By Roxane B. Salonen
“And Jesus lifted up his eyes and said,
“Father, I thank thee that thou hast heard me. I knew that thou hearest me always.”
~ John 11:41b-42a
Have you ever reached out to God with a desperate yearning, certain He would respond quickly in a loving, consoling way, only to sense silence, and God apparently turning a deaf ear?
It happened to me recently in a time of profound interior tumult. I had no doubt God was present, but why did He seem so distant? Why, in my moment of feeling engulfed and confused, did He seem so wholly unmoved?
I had prayed, often, even the day leading up to that period of what seemed like God going dark on me. And yet no peace had come. I spent the days following, trying to make sense of it, feeling certain I’d not been abandoned but uncertain about what God’s silence might mean.
The Arrival of Peace
As I sat with that question, over the next few days, peace did finally begin to manifest in my heart through the helpful insights of friends, my spiritual director, and a book that has been accompanying me during Lent: “Jesus I Trust in You: A 30-Day Personal Retreat with the Litany of Trust.”
On Day 23 of this written retreat, Sr. Faustina Maria Pia, S.V., whose prayers brought us the Litany of Trust, addresses this line of the litany, “That you always hear me and in Your goodness, always respond to me, Jesus, I trust in You.”
As with all of the litany lines, it begins with trust, and as Sr. Faustina says, the belief that “there is someone who hears and responds—the one who holds all creation in His hands.”
Do we believe it? Do we dare? If we did, how might things change?
“Trust knows that God hears every movement of my heart and is waiting to meet me there,” Sr. Faustina continues, noting that silence can sometimes be an invitation from God to draw us in deeper. “(Silence) is a kind of hiddenness that is necessary for intimacy to grow…”
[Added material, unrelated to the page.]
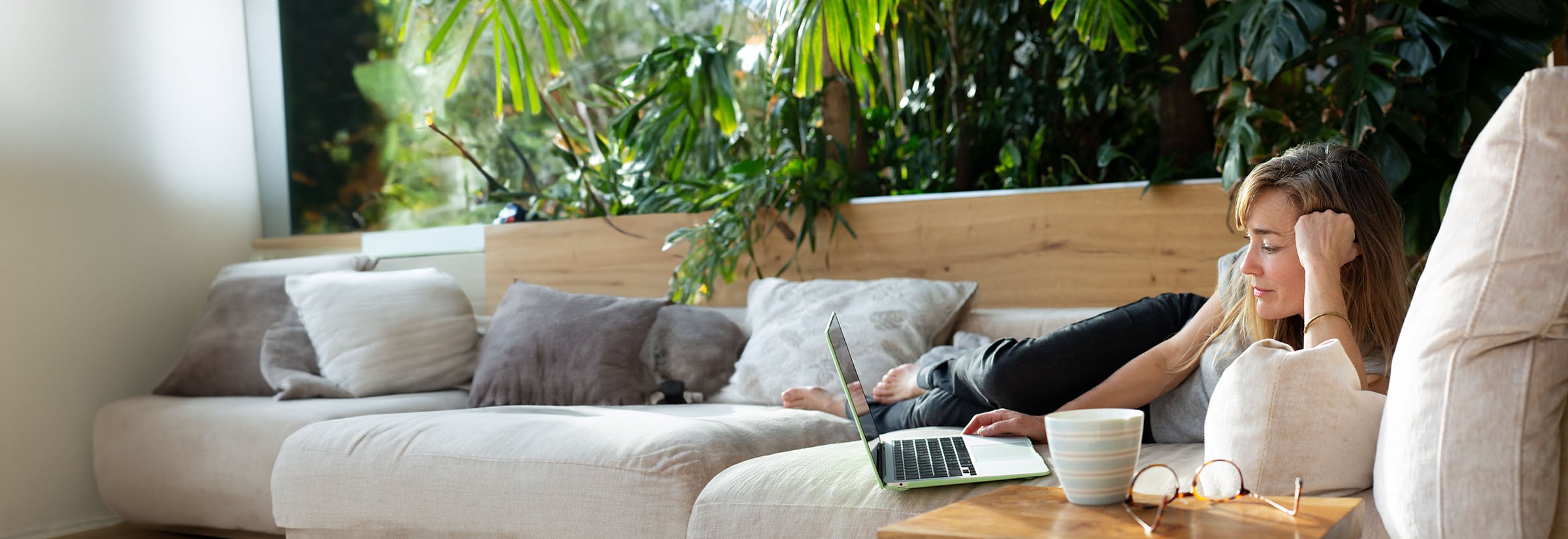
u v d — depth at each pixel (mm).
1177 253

Through silence, she adds, God beckons us to come closer. I think of it as a whisper. Rather than turning a deaf ear, in his silence, God may be simply talking to our hearts in a quieter, more respectful way. Or, as Sr. Faustina says, “The very holding of our hearts is His continual response.”
An Example: Lazarus
To illustrate this concept, Sr. Faustina mentions the story of Lazarus, and how, after His death, despite the pleas of His friends, His earthly end seemed sealed, with apparent silence from Jesus.
And yet, even in those silent four days, God was working, and Jesus, upon his arrival, approaches the tomb, praying aloud, “And Jesus lifted up his eyes and said, “Father, I thank thee that thou hast heard me. I knew that thou hearest me always” (John 11:41b-42a). He then beckons Lazarus to rise, and he does.
“Silence in our relationship with God enables a purity of simply being with Him,” Sr. Faustina says. “Am I willing to give Him the benefit of the doubt when His response seems lacking to me?”
Jesus, help me to trust you so fully that even in the silence, I can believe that you are with me, and hear my heart.
Call to Action
As Sr. Faustina mentions in her book, Jesus asks us to pray in his name, sharing with us the privileged place of intercession he has with the Father, praying “in our place and on our behalf” (CCC 2741). If you don’t already, consider praying in Jesus’ name, trusting that he hears, and will appeal to the Father, who will receive and respond in love.